La capital del imperio azteca era el centro mercantil más considerable del Anáhuac; á ella afluían los tributos, en ella habitaban los príncipes y señores, y en sus mercados se veían los artefactos curiosamente trabajados en la ciudad y los frutos traídos á cuestas por los esclavos desde remotas provincias, ó en las embarcaciones que surcaban los lagos y canales. Como no había tiendas, todo el movimiento se concentraba en el tianquistli ó feria que se celebraba cada cinco días. Los cambios se hacían en perfecto orden, merced á la separación de los artículos por grupos, según sus analogías, y á la vigilancia de magistrados especiales (1).

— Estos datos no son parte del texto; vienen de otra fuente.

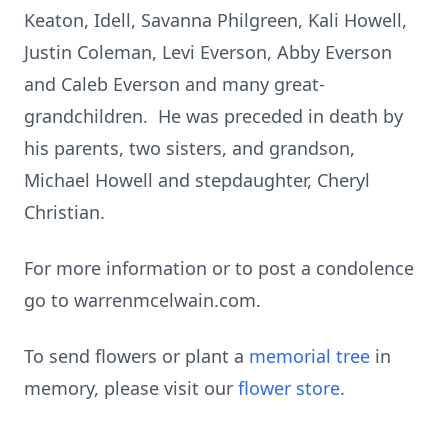
Keaton, Idell, Savanna Philgreen, Kali Howell,
Justin Coleman, Levi Everson, Abby Everson
and Caleb Everson and many great-
grandchildren. He was preceded in death by
his parents, two sisters, and grandson,
Michael Howell and stepdaughter, Cheryl
Christian.
For more information or to post a condolence
go to warrenmcelwain.com.
To send flowers or plant a
memorial tree
in
memory, please visit our
flower store
.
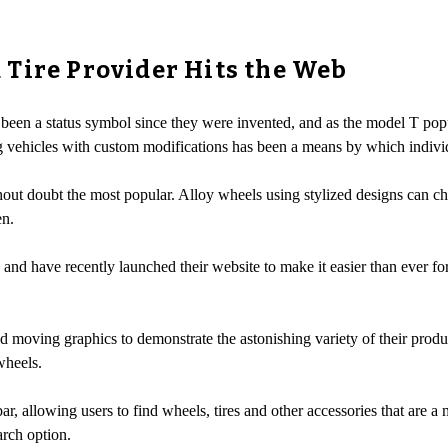
Tire Provider Hits the Web
 been a status symbol since they were invented, and as the model T popul
 vehicles with custom modifications has been a means by which individu
out doubt the most popular. Alloy wheels using stylized designs can cha
en.
nd have recently launched their website to make it easier than ever fo
nd moving graphics to demonstrate the astonishing variety of their produ
wheels.
r, allowing users to find wheels, tires and other accessories that are a 
arch option.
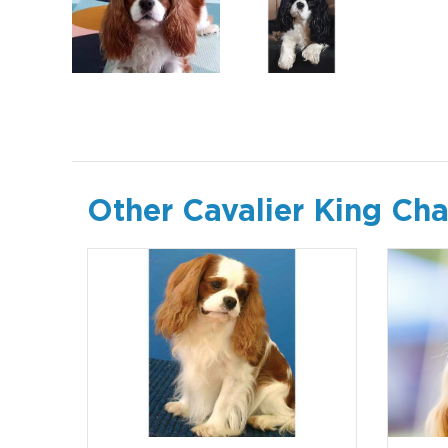
Other Cavalier King Cha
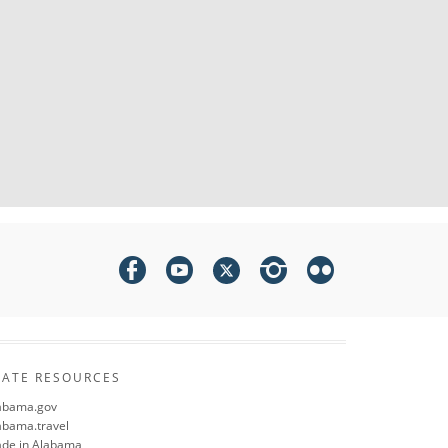
TATE RESOURCES
abama.gov
abama.travel
de in Alabama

Imposible es establecer, con probabilidades de exactitud, cuál era el monto del comercio de los antiguos pobladores de nuestro suelo. El afán de los conquistadores por engrandecer el valor de la tierra que habían dominado, les llevó á dar cifras exageradas siempre que se trató de fijar, siquiera aproximadamente, la importancia ó riqueza de los países que acababan de incorporar á la corona de España; y aun tratándose de hechos fáciles de apreciar, como el número

(1) En la parte de esta obra consagrada á la Hacienda pública encontrará el lector que se interese en conocerlos, algunos otros detalles sobre el comercio azteca, cuya relación nos ha parecido más propia de aquel lugar.